Диктаторский тон! А какой тон будет у того, кто, упростив жизнь человека и общества чуть ли не до клеточного уровня, видит, что жизнь не вся на этом уровне? Надо ее принудить к месту, которое ей отведено соображениями мыслителя. От логического принуждения рукой подать до физического — динамика русской литературной утопии, которая, в XX столетии угадав угрозу, ответила на нее антиутопическим пафосом. Об этом ниже.
Еще одна черта утопического духа — враждебность творчеству. Это явилось главной, я полагаю, причиной, помешавшей Гоголю дописать «Мертвые души». Он, создатель русской антропологической утопии (западноевропейская и русская литературная традиция того времени дала преимущественно утопию социологическую), увлекся идеей — переменить человека, чтобы через человека (образом которого был Чичиков, должный преобразиться во 2–м и 3–м томах романа) изменить мир. Такой взгляд я и называю антропологической утопией, ибо, несмотря на связи, протянувшиеся между человеком и миром материальных стихий, есть непереходимая грань, отделяющая их, и потому намерения повлиять на мир, добившись перемен в человеке, мне кажутся обреченными: косные стихии инертного вещества не могут измениться, человек лишь погубит себя в достижении этой цели. Переходя названную грань, он становится ординарным фрагментом органической материи и перестает быть собой — таков мир 1–го тома «Мертвых душ». Вернуться из этого мира едва ли вероятно, во всяком случае, Гоголь не смог вернуть Чичикова, и дело, скорее всего, не в творческом бессилии писателя — косный мир не преобразуем, Гоголь взялся за обреченное дело.

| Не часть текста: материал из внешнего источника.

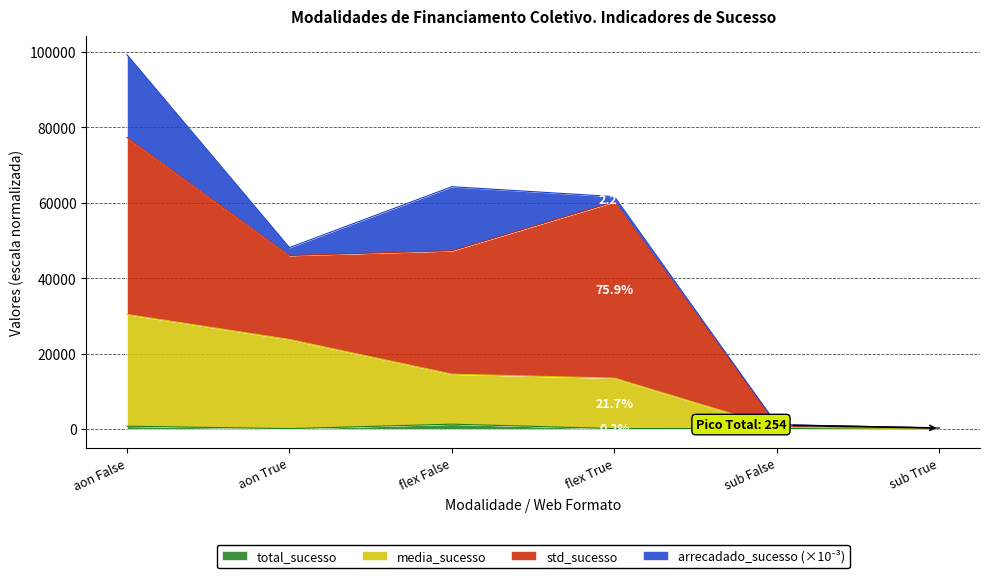

What is the value of the total_sucesso point at the 1st from the left?

741.0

Любая утопия, если судить об этом на основании накопленного к концу XX столетия, включает, независимо от воли ее творца, человека в порядок органического мира, тогда как этому порядку человек противостоит. Не случайное дело — многие утопии ведут речь о переделке человека в качестве условия преобразования мира, но, кажется, ни одна Не предлагает, оставив в покое материальное существование, задуматься над необходимостью и возможностью изменить условия нематериального бытия — принять некий другой взгляд на мир.